As was the practice in those times, Campbell handed Smith a half crown to clinch the deal and then proposed that Natal Estates buy the property. But the London Board turned down the idea. Nevertheless Campbell was able to make local arrangements suitable to all parties and Blackburn became part of Natal Estates ca 1898. Some of the mill machinery and buildings were moved to Mt. Edgecombe.

Smith & Batten had acquired the Blackburn Estate in 1880 (from the Glasgow and Natal Sugar Co. Ltd. which went into liquidation in October of that year), paying 12 000 pounds for it - so made a considerable profit selling at 20 000.

Why was A. Sinclair Smith called 'Garibaldi'? Apparently he 'boasted service as an officer in the red-shirted legions of the Risorgimento' (the political and social movement for the unification of Italy in the 19th century) and because of this intriguing history Smith was nicknamed after the Italian rebel leader Giuseppe Garibaldi.

Giuseppe Garibaldi, Italian rebel leader, in 1861

Our local Garibaldi, i.e.
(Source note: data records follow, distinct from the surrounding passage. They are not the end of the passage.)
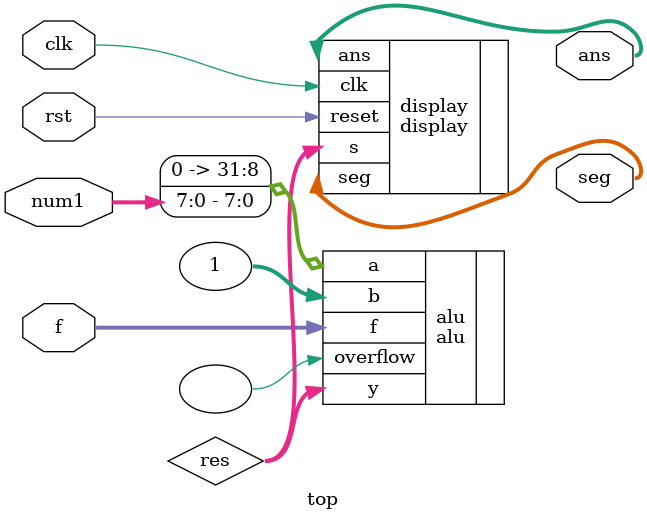
<source format=v>
`timescale 1ns / 1ps


module top(
    input wire clk,rst,
    input wire [7:0]num1,
    input wire [2:0]f,
    // output wire [31:0]res,
    output wire [6:0]seg,
    output wire [7:0]ans
    );

    wire [31:0]res;
    
    display display(
    .clk(clk),
    .reset(rst),
    .s(res),
    .seg(seg),
    .ans(ans)
    );

    alu alu(
    .a({24'b0,num1}),
    .b(32'h0001),
    .f(f),
    .y(res),
    .overflow()
    );

endmodule

</source>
A Sinclair Smith, also played a role in local Natal politics: after the General Election of September 1892 when Marshall Campbell had forfeited a seat in the Victoria County constituency, Campbell was the following year appointed to fill one of the vacant coastal seats vacated by Smith.

There was another link between Smith and Marshall Campbell: Campbell had bought two cane farms, Hill Head and Meadowbank, both situated on the Great Umhlanga. Meadowbank extended to the mouth of the river. Originally owned by Charles Povall (one of the Wesleyan settlers who arrived in Durban in March 1850) the property was purchased from Povall in 1874 by Garibaldi Smith for Ł6 000. Later, Smith sold it to Campbell and the latter subsequently excised 17 acres on the eastern boundary of this land where he built a holiday bungalow named Peace Cottage near the Umhlanga Lagoon.